■ Exercise: Can you extract every text line from all of the data below, word for word, leaving the pictures out of your answer?
-- START OF Provided information --
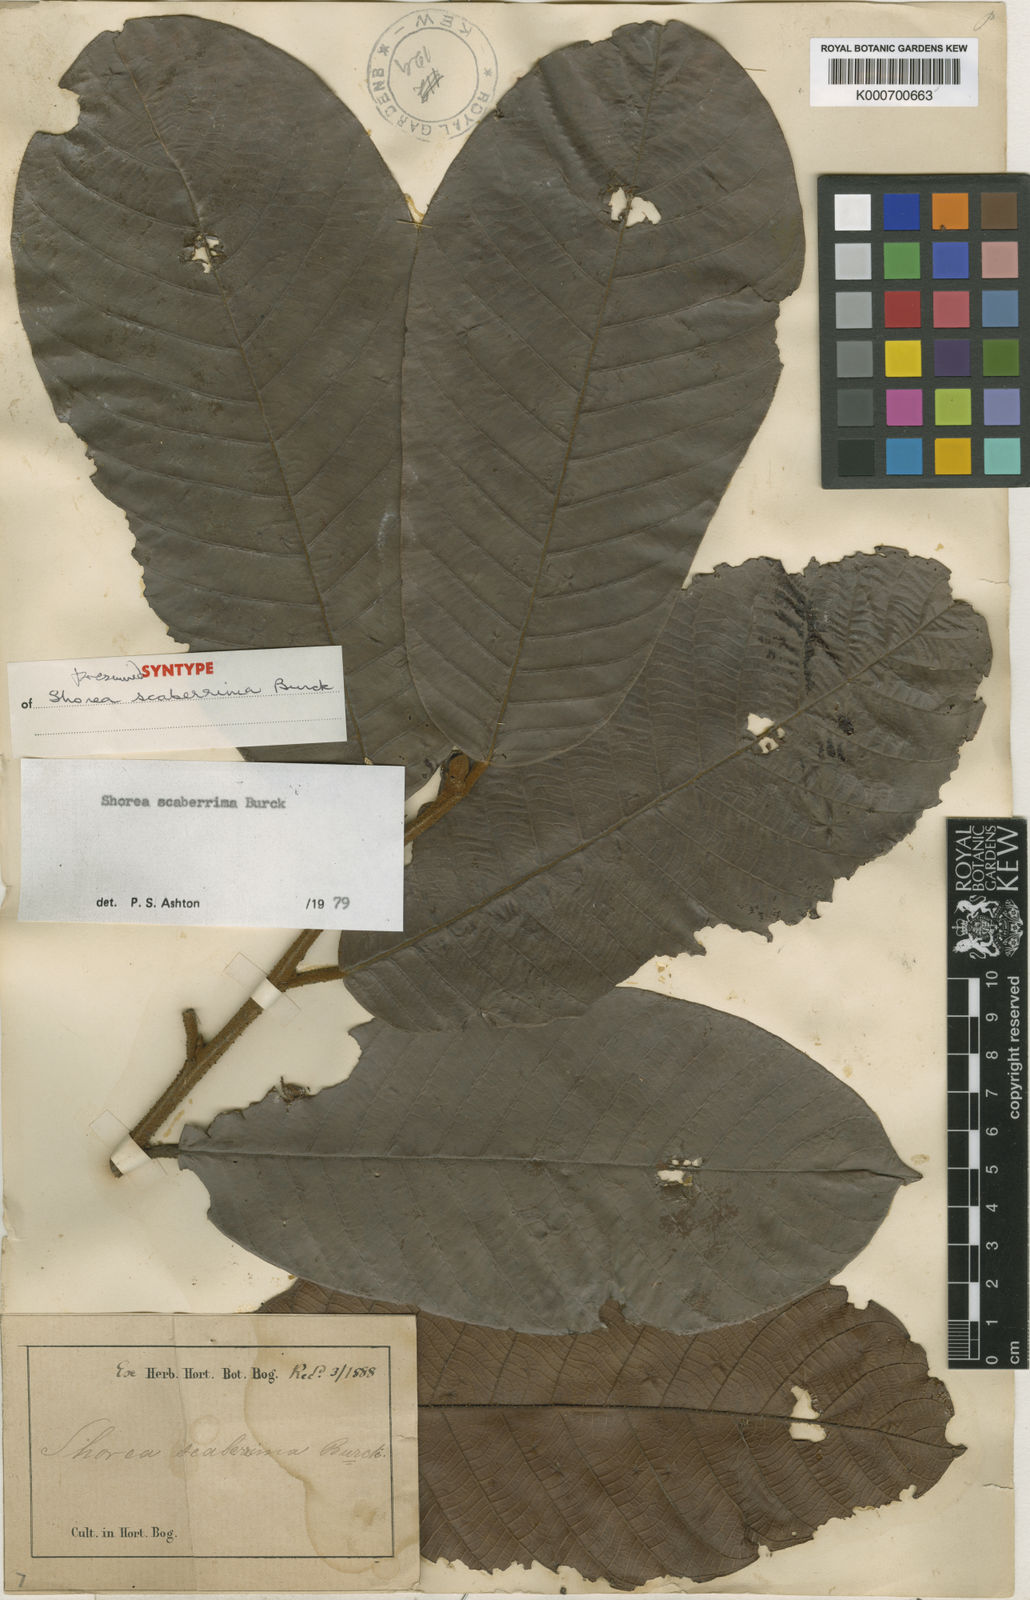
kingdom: Plantae
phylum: Tracheophyta
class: Magnoliopsida
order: Malvales
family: Dipterocarpaceae
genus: Shorea
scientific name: Shorea scaberrima
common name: Red meranti
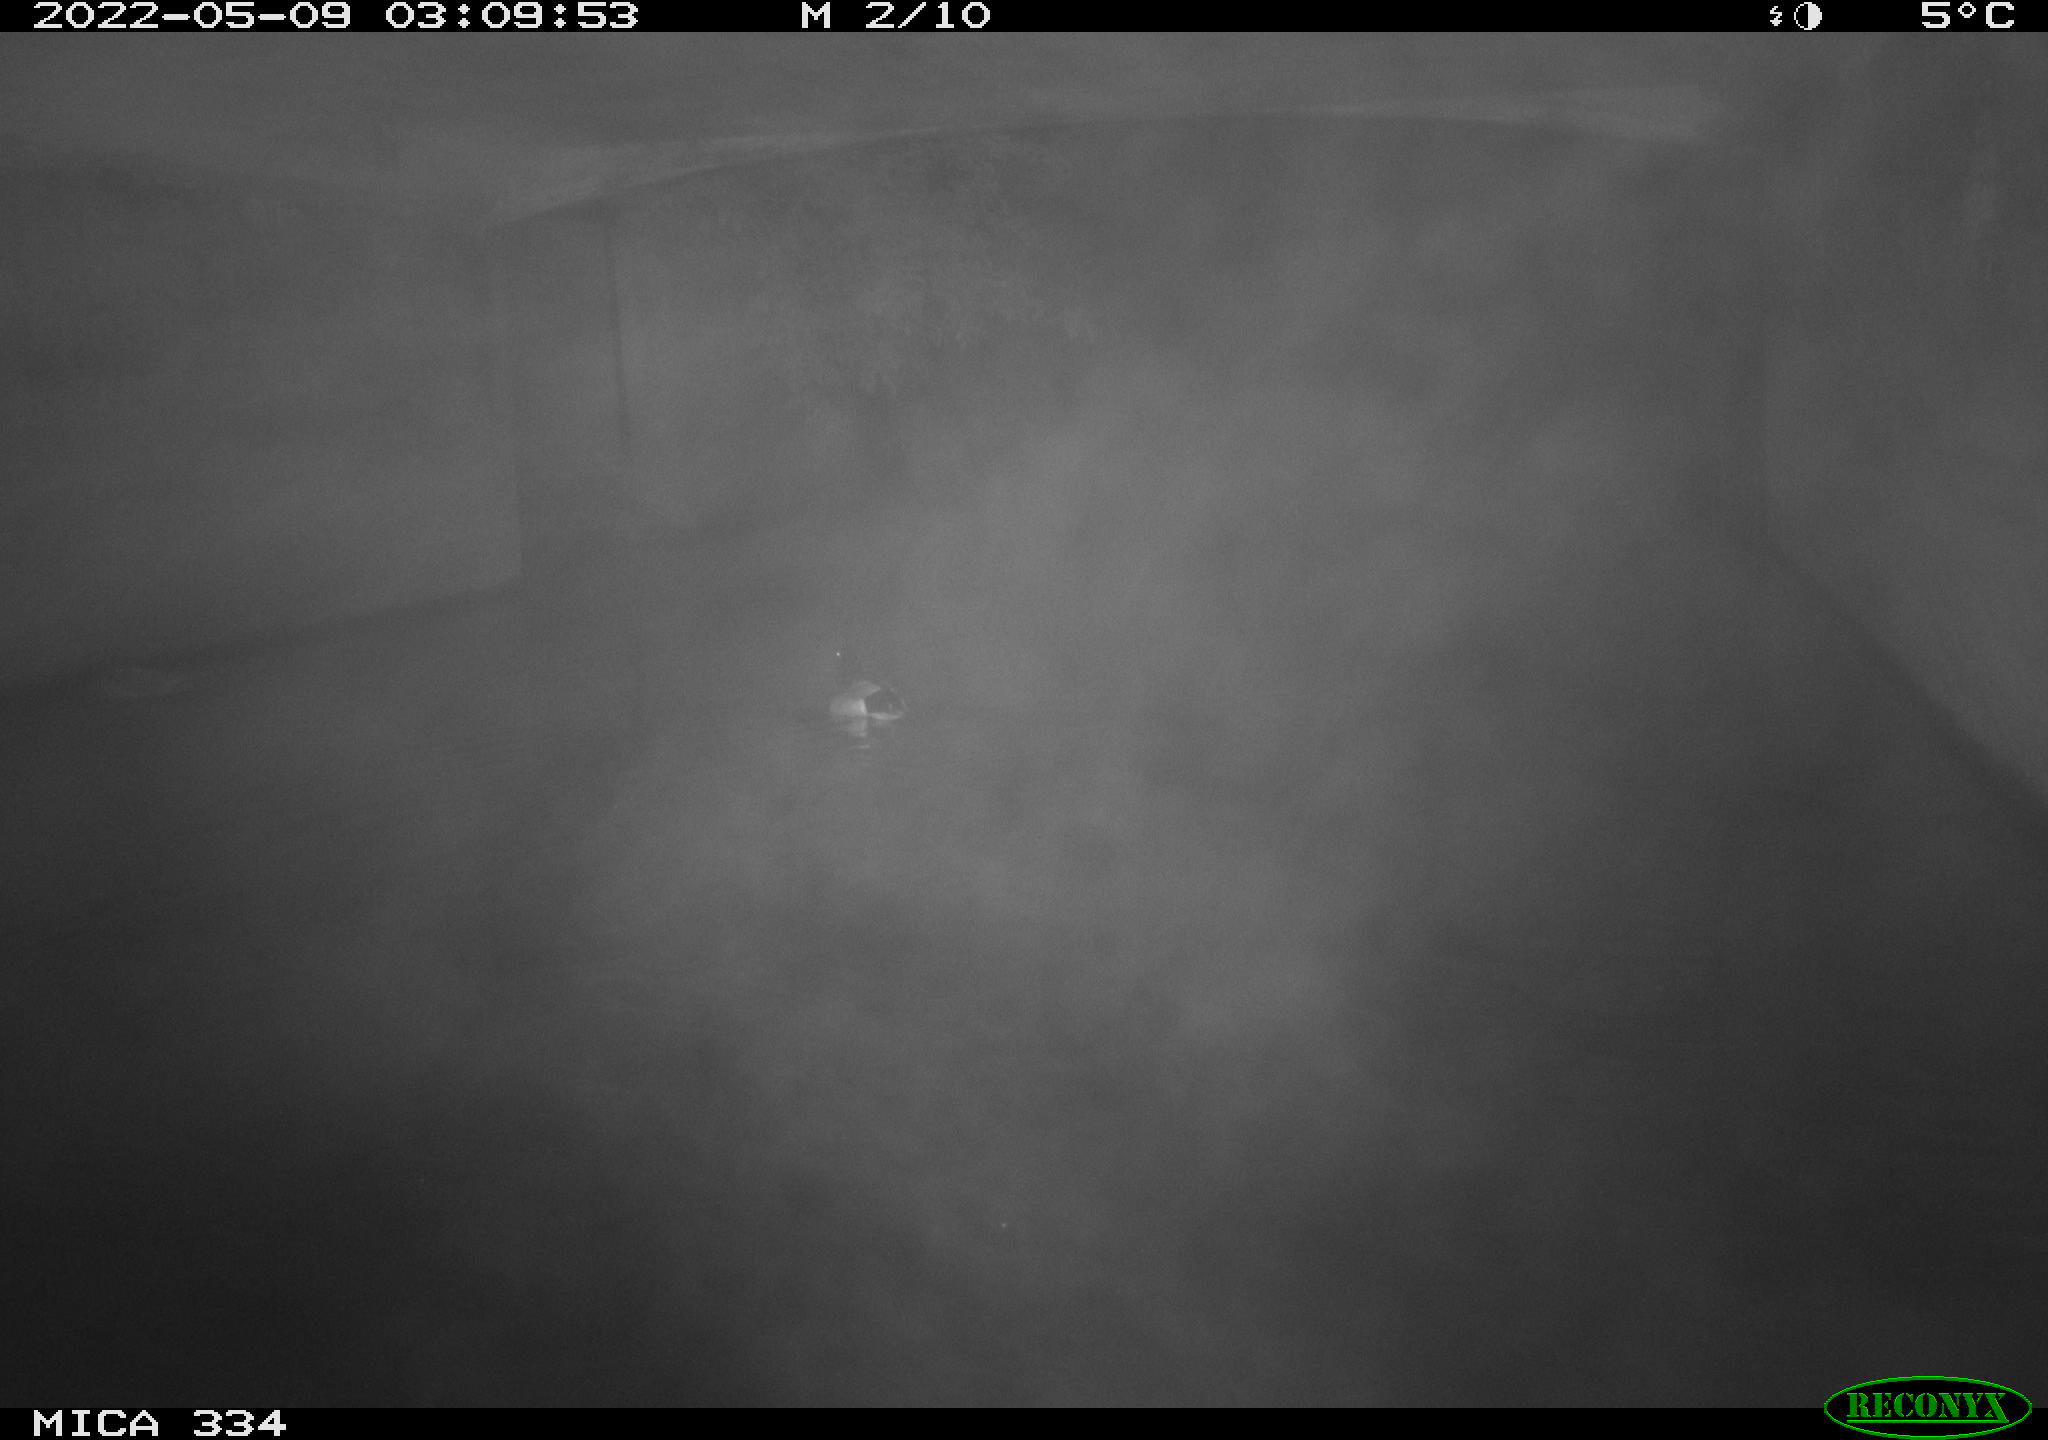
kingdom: Animalia
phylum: Chordata
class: Aves
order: Anseriformes
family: Anatidae
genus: Anas
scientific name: Anas platyrhynchos
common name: Mallard
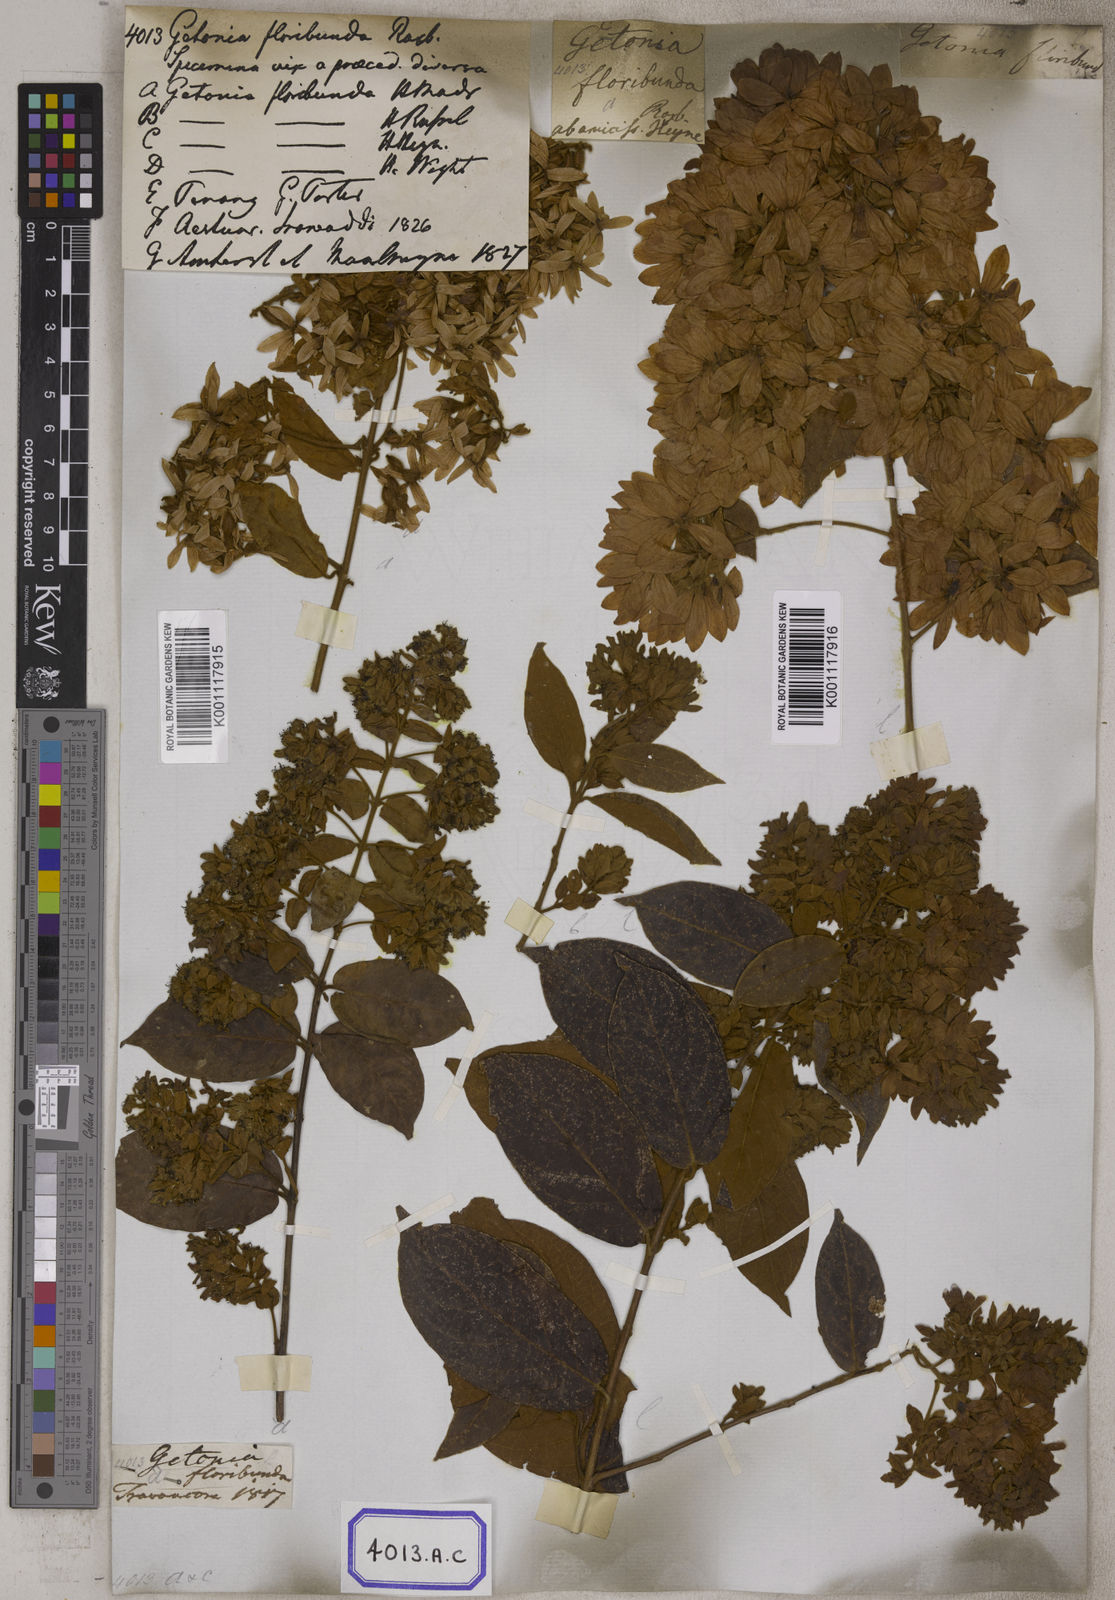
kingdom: Plantae
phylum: Tracheophyta
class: Magnoliopsida
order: Myrtales
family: Combretaceae
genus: Getonia
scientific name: Getonia floribunda
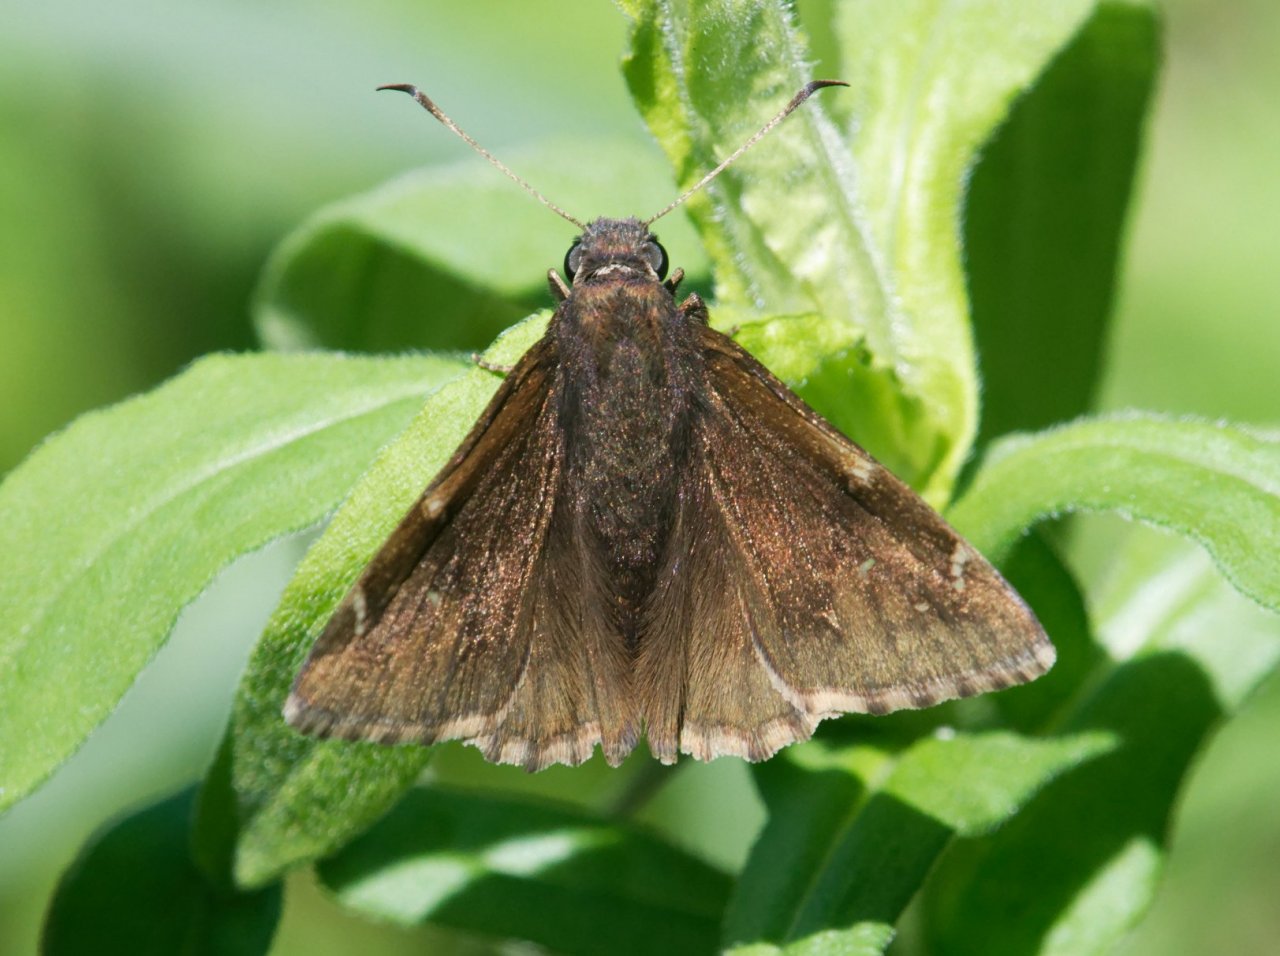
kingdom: Animalia
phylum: Arthropoda
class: Insecta
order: Lepidoptera
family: Hesperiidae
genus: Autochton
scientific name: Autochton
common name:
-- END OF Provided information --
■ The answer:
kingdom: Plantae
phylum: Tracheophyta
class: Magnoliopsida
order: Malvales
family: Dipterocarpaceae
genus: Shorea
scientific name: Shorea scaberrima
common name: Red meranti
kingdom: Animalia
phylum: Chordata
class: Aves
order: Anseriformes
family: Anatidae
genus: Anas
scientific name: Anas platyrhynchos
common name: Mallard
kingdom: Plantae
phylum: Tracheophyta
class: Magnoliopsida
order: Myrtales
family: Combretaceae
genus: Getonia
scientific name: Getonia floribunda
kingdom: Animalia
phylum: Arthropoda
class: Insecta
order: Lepidoptera
family: Hesperiidae
genus: Autochton
scientific name: Autochton
common name:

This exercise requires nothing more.